By Robert Romano | SEPTEMBER 9, 2015
Drop in industrial electricity consumption tells the tale of the U.S. economy
If electricity consumption is supposed to be a reliable proxy for economic growth, the only conclusion one can come to is that the U.S. economy has not grown in any meaningful sense since 2007.
That year, the U.S. consumed about 3.89 trillion kilowatt hours of electricity. It dipped to a low of 3.72 trillion kilowatt hours in 2009 after the financial crisis and stood at 3.86 trillion kilowatt hours in 2014, according to data compiled by the U.S. Energy Information Administration.
The U.S. is using no more electricity now than in 2007, even though the working age population has expanded by 16 million during that time.

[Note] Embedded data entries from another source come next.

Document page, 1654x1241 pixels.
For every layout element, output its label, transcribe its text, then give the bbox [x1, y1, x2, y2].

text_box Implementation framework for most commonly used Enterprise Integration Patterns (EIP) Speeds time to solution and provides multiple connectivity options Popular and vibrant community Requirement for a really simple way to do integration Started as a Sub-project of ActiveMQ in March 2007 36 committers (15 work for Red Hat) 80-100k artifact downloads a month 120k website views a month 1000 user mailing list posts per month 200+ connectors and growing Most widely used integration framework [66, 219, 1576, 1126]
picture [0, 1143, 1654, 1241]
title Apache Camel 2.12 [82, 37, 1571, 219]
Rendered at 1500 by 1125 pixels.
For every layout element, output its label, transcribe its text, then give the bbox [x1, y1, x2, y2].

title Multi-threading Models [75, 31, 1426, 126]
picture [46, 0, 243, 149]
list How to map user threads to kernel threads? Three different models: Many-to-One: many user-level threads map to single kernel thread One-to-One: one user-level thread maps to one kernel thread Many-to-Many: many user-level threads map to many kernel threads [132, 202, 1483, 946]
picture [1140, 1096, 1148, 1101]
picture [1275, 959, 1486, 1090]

To be sure, residential and commercial electricity consumption have increased slightly from 2.72 trillion kilowatts since 2007 to a combined 2.75 trillion kilowatt hours. The problem is this has been more than offset by a dramatic 7 percent drop in industrial electricity consumption — from 1.03 trillion kilowatt hours in 2007 to 955.5 billion kilowatt hours in 2014 as some production has been moved overseas or just ceased.
This has been a death knell to the U.S. economy. To the extent we're seeing any growth, it is based entirely off of gains in the working age population, the rate of which has been slowing dramatically since the baby boom ended. In the meantime, the U.S. has been deindustrializing.

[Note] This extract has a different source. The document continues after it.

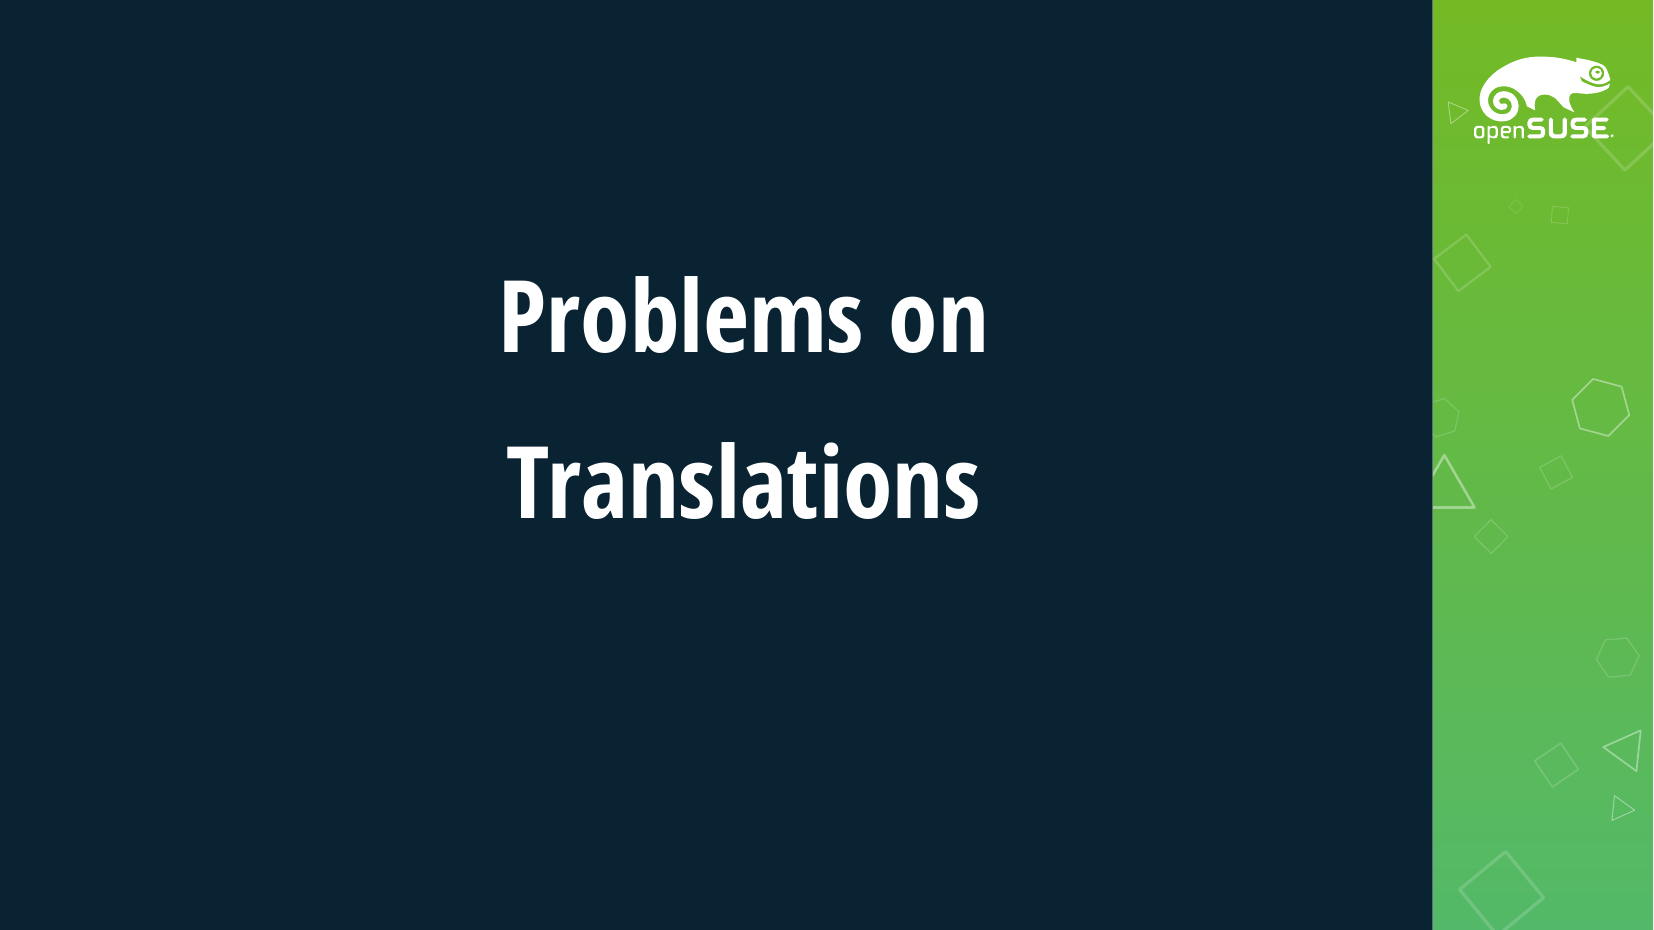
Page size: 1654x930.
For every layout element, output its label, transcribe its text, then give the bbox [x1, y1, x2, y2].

subtitle Problems on Translations [82, 37, 1336, 757]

In China, by contrast, the economy has expanded dramatically since 2000, and so has its electricity consumption. While many economists tend to doubt China's published GDP as propaganda — it has averaged 9.72 percent since 2000 — more reliability is pegged to its rate of electricity consumption.
And, well, the electricity consumption rate shows a dramatic expansion has taken place in China, no question, based on a rapid increase in industrial production. But it slowed in 2014, along with its economy. Now, China is experiencing a massive correction.
So, why has industrial electricity consumption in the U.S. dropped off so much? Much of it can be attributed to the recession, since industrial consumption bottomed out in 2009 at 917 billion kilowatt hours. By 2011, industrial electricity consumption had recovered some to 991 billion kilowatt hours, but has been dropping ever since.
That might be thanks to the increased costs of doing business in the U.S. due to the Obama Administration's war on coal, which has reduced the usage of the cheap, reliable energy source.
But for those additional costs, the U.S. economy might have experienced a more robust recovery.
The result is that during the period from 2006 to 2014 – with its 1.29 percent average annual growth rate – we've seen the slowest economy since 1930 to 1939, when it averaged 1.33 percent growth a year. This could end up being the worst decade of growth since the GDP was invented in 1934. Even worse than the Great Depression.
And Obama's Environmental Protection Agency is guaranteeing it. At exactly the time the U.S. needed to increase production in the industrial sector to get its economy back on track after the financial crisis, the EPA was there to make sure it never got moving again.